Cam's book, mentioned also in the comments, is also wonderful.
I grinded through textbooks during my graduate studies, but I had to, in order to complete the HW and pass the courses.
But since joining industry I've not been able to actually work through a textbook - when I try to attempt the problems, I'll find a couple have passed and only one or two
problems have been completed - I simply find it a challenge to find the time to work through book exercises.
I usually don't retain a ton, but the big benefit is that I know where to find the relevant sections when I need them in the future, and have some sort of big-picture view of how they fit together.
I believe minds do need reread, retry in order to retain it as something worth recalling. I guess, some brains prefer not to waste energy on forming the long-lasting synapses on something that was casually encountered.
One. Simple. Thing. Is. Enough.
Freedom from the pressure to fully understand everything from a book (or even from a single chapter) has allowed me to learn a lot more in recent years, and in a far more enjoyable manner.
So for me, I read the book quickly or academic paper almost as if it is a fiction. Generally not going back or pausing. Sometimes even faster. (I have found this gives me a better overview of the entire content, comapred to meticulously starting slowly at the first chapter and eventually getting stuck.)
I do this until, a particular section stands out and really piques my interest. This is typically either because:
(i) it is coincidentally relevant to something I have been recently working on, or
(ii) the author's description of a topic is written in just the right way that things 'just click' and I have a newer or deeper understanding of the topic.
Often these scenarios give me the intrinsic motivation to spend a longer time on that topic.
In this way, I often read the same book/paper many times over, during a period of a few months, and each time I learn something new. In some ways, this strategy is similar to what some people call the wedge approach which is a balance between the debate of being a studying wide or deep. That is, study a lot of things broadly, several things moderately, and a few things very deeply.
The corollary to this idea comes from my teaching experience. Teachers know that the best learning comes when the difficulty is just at the edge of a student's ability. Not too easy. Not too hard.
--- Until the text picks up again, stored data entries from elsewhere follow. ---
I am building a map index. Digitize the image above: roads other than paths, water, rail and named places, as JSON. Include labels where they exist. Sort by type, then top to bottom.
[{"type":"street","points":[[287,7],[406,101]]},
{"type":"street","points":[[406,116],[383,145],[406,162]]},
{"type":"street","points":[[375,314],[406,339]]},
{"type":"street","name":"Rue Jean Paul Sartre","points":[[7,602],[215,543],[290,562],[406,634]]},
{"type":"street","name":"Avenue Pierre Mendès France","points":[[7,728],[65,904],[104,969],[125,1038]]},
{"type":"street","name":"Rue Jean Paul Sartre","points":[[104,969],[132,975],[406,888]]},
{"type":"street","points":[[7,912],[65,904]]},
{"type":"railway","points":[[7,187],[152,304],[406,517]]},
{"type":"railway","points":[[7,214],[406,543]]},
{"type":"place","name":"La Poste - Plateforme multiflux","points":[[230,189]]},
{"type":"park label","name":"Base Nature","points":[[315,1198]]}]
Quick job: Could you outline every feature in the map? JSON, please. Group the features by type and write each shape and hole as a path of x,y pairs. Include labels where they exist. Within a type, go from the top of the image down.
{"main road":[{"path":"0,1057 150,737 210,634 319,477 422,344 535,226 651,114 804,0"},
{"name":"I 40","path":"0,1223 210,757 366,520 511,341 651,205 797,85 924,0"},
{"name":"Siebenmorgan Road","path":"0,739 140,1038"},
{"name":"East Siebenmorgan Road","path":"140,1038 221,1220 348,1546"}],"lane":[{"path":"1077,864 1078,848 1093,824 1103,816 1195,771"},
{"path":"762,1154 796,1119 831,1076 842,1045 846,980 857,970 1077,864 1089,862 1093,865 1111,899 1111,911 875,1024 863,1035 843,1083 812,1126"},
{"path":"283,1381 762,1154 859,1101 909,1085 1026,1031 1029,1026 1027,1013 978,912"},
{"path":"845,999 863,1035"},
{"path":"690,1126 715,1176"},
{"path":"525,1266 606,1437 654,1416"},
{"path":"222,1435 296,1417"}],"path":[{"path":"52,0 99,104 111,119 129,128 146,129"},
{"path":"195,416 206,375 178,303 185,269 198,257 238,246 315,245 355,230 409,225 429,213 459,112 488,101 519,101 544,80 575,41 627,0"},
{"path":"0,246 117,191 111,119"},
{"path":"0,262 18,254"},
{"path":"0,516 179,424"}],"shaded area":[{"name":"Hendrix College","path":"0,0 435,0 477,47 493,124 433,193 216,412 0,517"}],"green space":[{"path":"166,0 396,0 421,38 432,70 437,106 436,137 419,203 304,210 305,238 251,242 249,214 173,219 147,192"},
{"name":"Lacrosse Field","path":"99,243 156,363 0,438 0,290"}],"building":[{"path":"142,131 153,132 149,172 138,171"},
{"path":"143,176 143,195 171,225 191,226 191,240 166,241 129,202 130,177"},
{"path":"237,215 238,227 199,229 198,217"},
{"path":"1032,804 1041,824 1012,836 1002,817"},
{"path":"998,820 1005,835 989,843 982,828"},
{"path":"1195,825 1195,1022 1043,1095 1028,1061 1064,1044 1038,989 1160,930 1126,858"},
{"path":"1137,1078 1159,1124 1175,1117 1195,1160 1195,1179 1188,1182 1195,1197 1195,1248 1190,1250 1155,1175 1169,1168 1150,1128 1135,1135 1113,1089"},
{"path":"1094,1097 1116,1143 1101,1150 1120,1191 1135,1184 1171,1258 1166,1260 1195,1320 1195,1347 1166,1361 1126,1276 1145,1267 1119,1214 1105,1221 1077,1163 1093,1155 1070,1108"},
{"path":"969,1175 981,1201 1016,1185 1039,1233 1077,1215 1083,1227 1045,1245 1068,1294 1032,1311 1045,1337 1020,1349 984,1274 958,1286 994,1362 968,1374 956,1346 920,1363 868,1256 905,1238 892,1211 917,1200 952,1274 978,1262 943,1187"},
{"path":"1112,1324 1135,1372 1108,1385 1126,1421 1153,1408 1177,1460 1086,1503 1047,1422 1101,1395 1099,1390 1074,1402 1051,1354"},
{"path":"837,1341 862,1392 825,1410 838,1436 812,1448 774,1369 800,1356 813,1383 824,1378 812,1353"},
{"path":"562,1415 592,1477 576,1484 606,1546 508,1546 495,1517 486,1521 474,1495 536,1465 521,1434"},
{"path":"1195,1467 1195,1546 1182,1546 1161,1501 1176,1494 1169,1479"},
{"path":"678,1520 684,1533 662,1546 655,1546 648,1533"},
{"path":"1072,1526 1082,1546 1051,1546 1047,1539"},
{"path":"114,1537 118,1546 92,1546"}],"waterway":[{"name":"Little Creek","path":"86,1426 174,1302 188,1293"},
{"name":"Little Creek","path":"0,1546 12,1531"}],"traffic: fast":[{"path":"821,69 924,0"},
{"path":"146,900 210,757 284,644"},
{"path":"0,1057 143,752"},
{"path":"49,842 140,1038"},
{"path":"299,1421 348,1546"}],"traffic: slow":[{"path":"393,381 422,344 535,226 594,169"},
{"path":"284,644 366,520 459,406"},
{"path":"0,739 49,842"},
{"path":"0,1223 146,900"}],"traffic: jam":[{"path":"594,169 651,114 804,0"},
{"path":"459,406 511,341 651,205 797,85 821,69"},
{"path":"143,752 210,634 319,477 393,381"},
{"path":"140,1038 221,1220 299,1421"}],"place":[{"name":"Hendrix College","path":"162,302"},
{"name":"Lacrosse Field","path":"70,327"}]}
This is the power of incremental learning. So it makes sense you only have to find one thing in the text book that is just at the edge of what you already know, and learn about that.
So often when I need to do something for work, I apply this +1 technique. I learn what I need to do for my project and then just 'one bit more'. All those 'one bit more' explorations add up to quite a lot over time.
Hope that helps. ;)
literally just front to back. I did maths in university and when I started to work for a few years I didn't get too do much of it so I just got into the habit to put half an hour a day aside to work through whatever books I find interesting.
I actually enjoy it much more now than I did in uni given that I can do it at my own pace now and for fun.
About exercise, I do not think you are meant to solve them all. The most important thing is to get the main idea from chapter to chapter.
I feel like I won't be able to answer with satisfaction till I have a good foundation...
I won’t claim Bayesian is the only conceptual framework, but I found it particularly intuitive and straightforward — and gives you a lot of flexibility. Refer an earlier discussion on Bayesian approaches a few days ago.
Why would someone want to paint but try and dodge the foundations of art theory?
Why would someone want to learn a new language but try and dodge learning language theory?
Why would someone want to learn to program but try and dodge learning category theory?
The book tries to explain a few things very well. Also the author is well aware when things are getting complicated, and he acknowledges it and holds the hand of the reader. Here is an excerpt from the book where he was explaining how to write a statistical model and ends with a reassuring note saying if it doesn't make sense it means they are holding the right book.
I wish more books would do that. Breaking the 4th wall.
Why would somebody want to become an airline pilot without doing a graduate degree in fluid dynamics?
Not everybody needs to drill down to the most fundamental levels of a discipline.
A job of a data analysis also requires one to adapt to the new situations, variations etc. The job is closer to that of a car mechanic than that of a car driver. Its not really a brick laying kind of a job.
Knowing the math is not a all or nothing deal, one need not get into its most sophisticated avatar right from scratch. However, if one one thinks that one can become something more than a mouse clicker, the person is just deluding oneself.
> "I ... read this book ... I like it!" - Andrew Gelman
Uh... sure if you know measure theory.
The later chapter especially in Dirichlet chapters assume you know measure theory.
I've always heard that it's a bit on the dry side of things, but haven't actually read it myself.
If you want something less technical then read Gelman and Hill 'Data Analysis Using Regression and Multilevel/Hierarchical Models', which is also great. More for scientists than statisticians, I'd say.
No. I would not recommend it unless you have a strong foundation in statistic.
If you want an introduction, I like
"Doing Bayesian Data Analysis: A Tutorial with R and BUGS" by John K. Kruschke. It's basically the Bayesian intro statistic version of Wackerly's statistic book (frequentist).
I was hoping he updated the other book for Hierarchical modeling with rStan.